In the post-war world of 1960, America was changing rapidly and most of its 180 million citizens willingly came along for the ride. But few wondered where the growth and prosperity would lead us. Even fewer realized we’d travel so quickly from this scene…
And from this…
…in such a short time. In the relative blink of an eye. But that’s the ultimate message of “Brave Cowboy” and “Lonely Are the Brave.” It’s not just about the frenetic lives that most of us lead, but the rapid loss of freedoms and liberties and lifestyles that only visionaries like Abbey dared to predict might occur in what then seemed to most like the distant future.
In Jeri Bondi’s kitchen, in the summer of 1961, Jack Burns complained…
“A Westerner likes open country so he has to hate fences and the more fences there are, the more he hates them…It’s true. You ever notice how many fences there are getting to be? And the signs they got in ‘em…No hunting. No fishing. Private property. Closed area. Get moving. Go away. Get lost.

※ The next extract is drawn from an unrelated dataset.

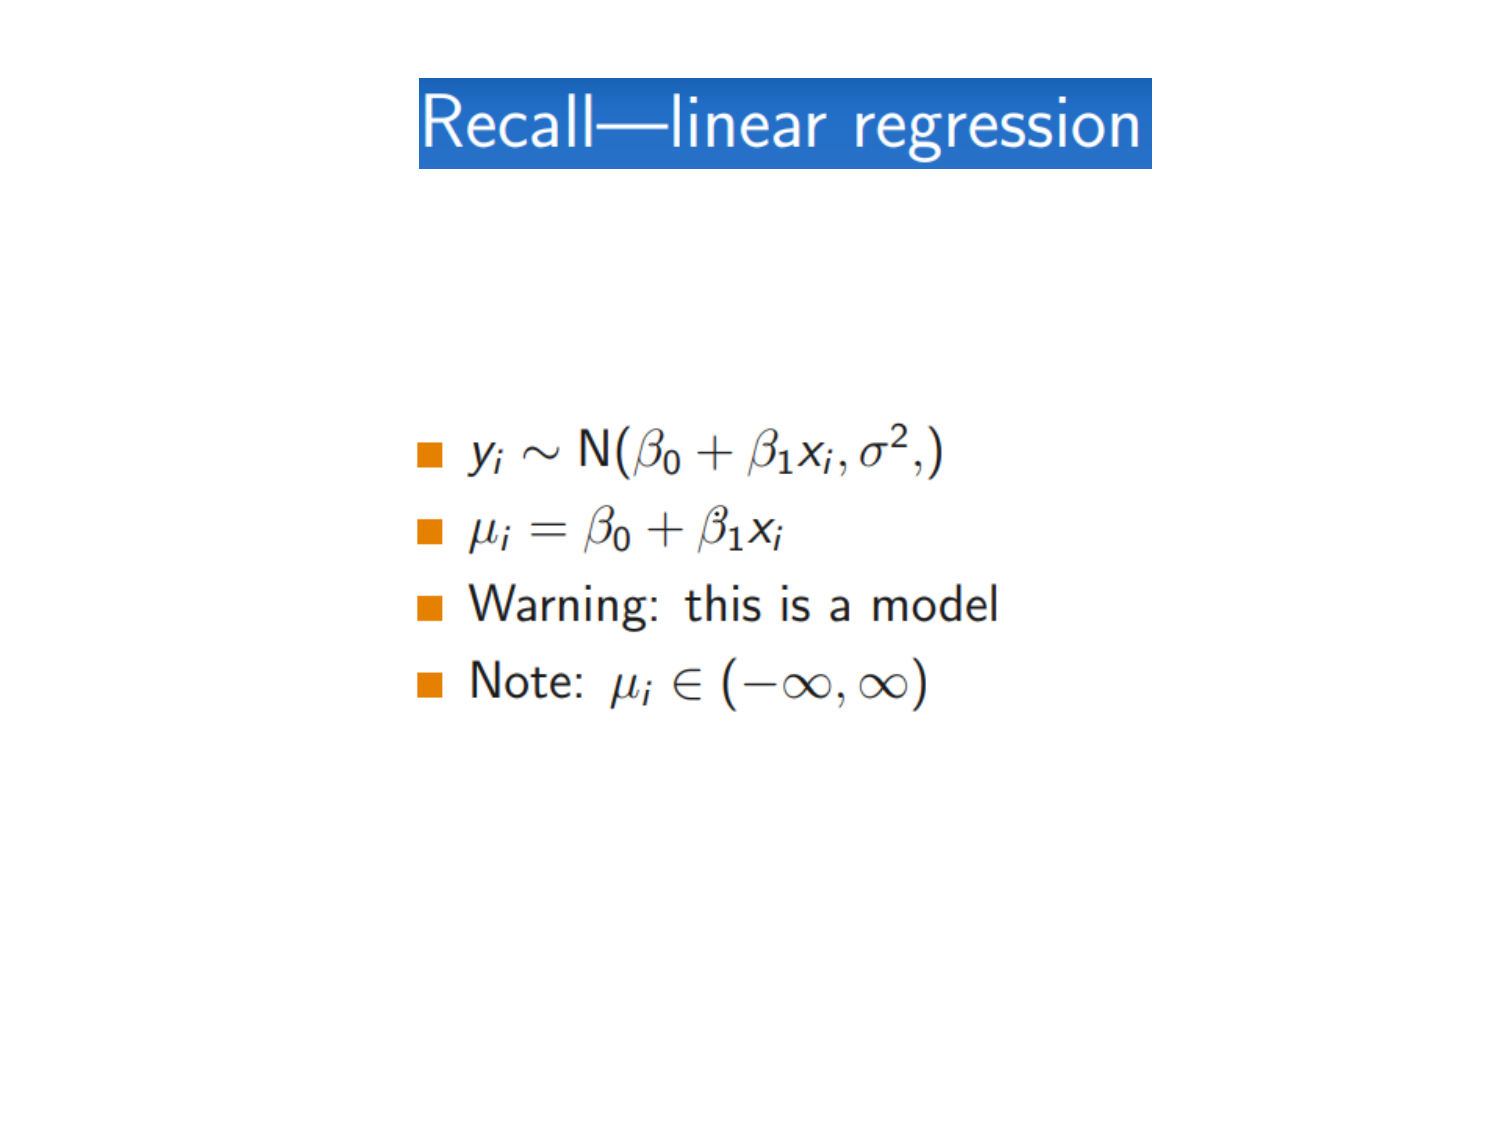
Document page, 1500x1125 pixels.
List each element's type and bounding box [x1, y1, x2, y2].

picture [308, 305, 1192, 820]
picture [418, 77, 1153, 170]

Drop dead…”
Could that lament be any more appropriate or timely than it is today in an America of over 330 million, in a society lost in its own frenzied rush to go nowhere? Jack Burns and Ed Abbey, and many of us who love the film were (and are) the outliers, those humans who still seek to identify themselves as “individuals,” in a world that is moving with breathtaking speed to a society that emphasizes the “collective.” Those fading souls who still want to live out at the edge of things. While Burns felt and feared the modern world was closing in around him, there was still some wiggle room. There was still an escape route in 1961, away from the “thunder and roar of steel, rubber, and flesh, dim faces behind glass, beating hearts, cold hands—the fury of men and women immured in engines.”
But where do the outliers go now? The options are dwindling. Sixty years ago, “Lonely Are the Brave” asked: What’s next? Now we know.
And now we ask the very same question.
Jim Stiles is Founding Publisher and Senior Editor of the Canyon Country Zephyr.